One of the trigger areas for my well-read life is on road trips. You are off to explore somewhere new but you haven’t quite got there yet. You are seated but not quite comfortable. You have choices but are still contained.
Here are a few of the ways I keep my mind occupied when I’m on a trip (specifically with a few young people along with me).
I can’t read in the car because it makes me car sick but I can listen to a good audiobook. On our most recent road trip my husband and I matched our book choices to the locations we traveled through and it added a whole new element in the trip. Be sure to do research well in advance of your trip and ask for help at your local library. Searching for books by location can be a bit tricky.
This is a game with no need for materials or complicated rules. Every participant chooses a number. The higher number the longer the game lasts so use your judgement. Then you count something and when it gets to your number you “claim it.” Typically, we do cars for this but you could also do houses, animals, street signs, semi trucks or retail stores. Just depends on your trip and your surroundings and the interest of the participants.

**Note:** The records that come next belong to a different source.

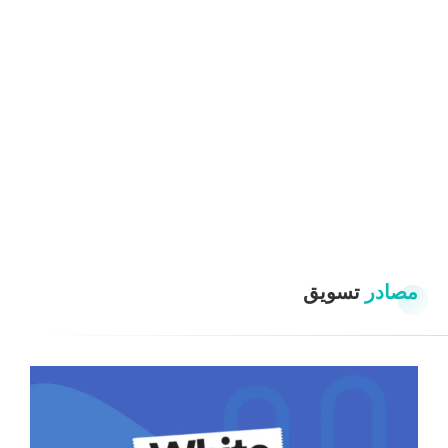
مصادر
تسويق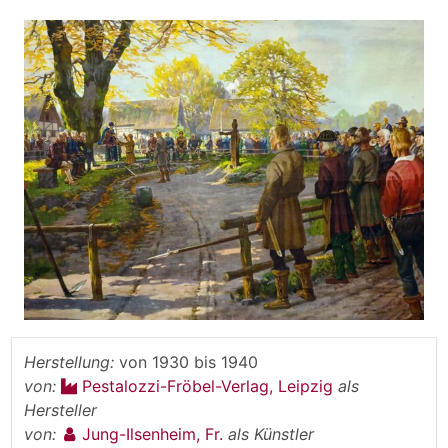
Herstellung:
von
1930
bis
1940
von:
Pestalozzi-Fröbel-Verlag, Leipzig
als
Hersteller
von:
Jung-Ilsenheim, Fr.
als Künstler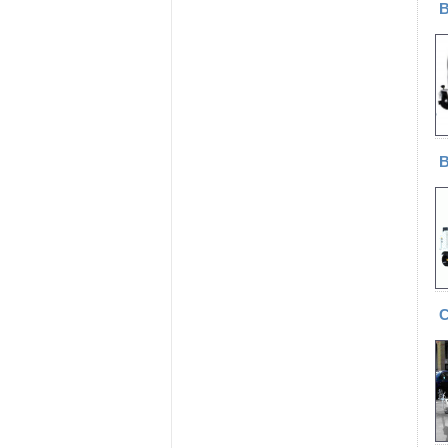
В
В
С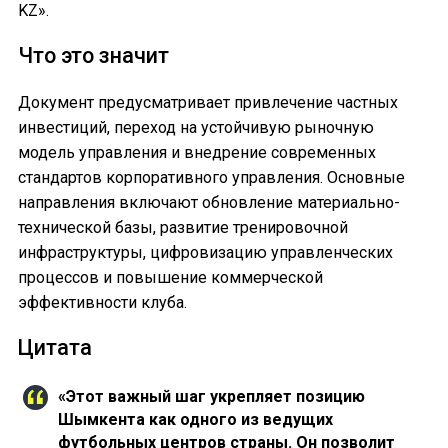
KZ».
Что это значит
Документ предусматривает привлечение частных
инвестиций, переход на устойчивую рыночную
модель управления и внедрение современных
стандартов корпоративного управления. Основные
направления включают обновление материально-
технической базы, развитие тренировочной
инфраструктуры, цифровизацию управленческих
процессов и повышение коммерческой
эффективности клуба.
Цитата
«Этот важный шаг укрепляет позицию
Шымкента как одного из ведущих
футбольных центров страны. Он позволит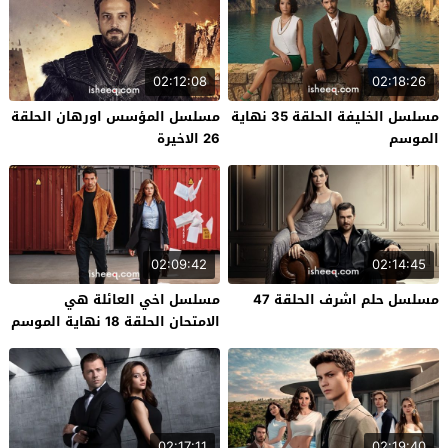
02:12:08
02:18:26
مسلسل الخليفة الحلقة 35 نهاية
مسلسل المؤسس اورهان الحلقة
الموسم
26 الاخيرة
02:09:42
02:14:45
مسلسل حلم اشرف الحلقة 47
مسلسل اخي العائلة هي
الامتحان الحلقة 18 نهاية الموسم
02:17:11
02:19:40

I started this one with my nieces and nephews on the way to grandma’s house. Whenever we came to a street name, they each had an opportunity to tell us a story about how the street got its name. Now depending on your audience, you might want to set time limits but if the idea is to kill time, just let them rattle on. In my case, a lot of streets seemed to be named for explosions. For a bonus, look up the real reason the street got its name. For longer trips, you could do this with the names of towns or stores as well.
Need some peace in the car? Challenge your passengers to stay still and silent. This again can go as long as you want. The shenanigans can get elaborate as they wave their arms and attempt to communicate without sound but it is well worth it for some time with your own thoughts.
Would you rather?
This one promotes conversation and an opportunity to get to know each other. You can use an app or just have participants come up with their own questions. Be sure to ask the all-important follow-up question – why? – to really get to know your company.
You can count anything on your drive. Cars, animals, plants, signs, or out-of-state license plates. My 20-year-old son still remembers choosing a brand of car and counting how many he saw on the six-hour drive to his grandma’s house.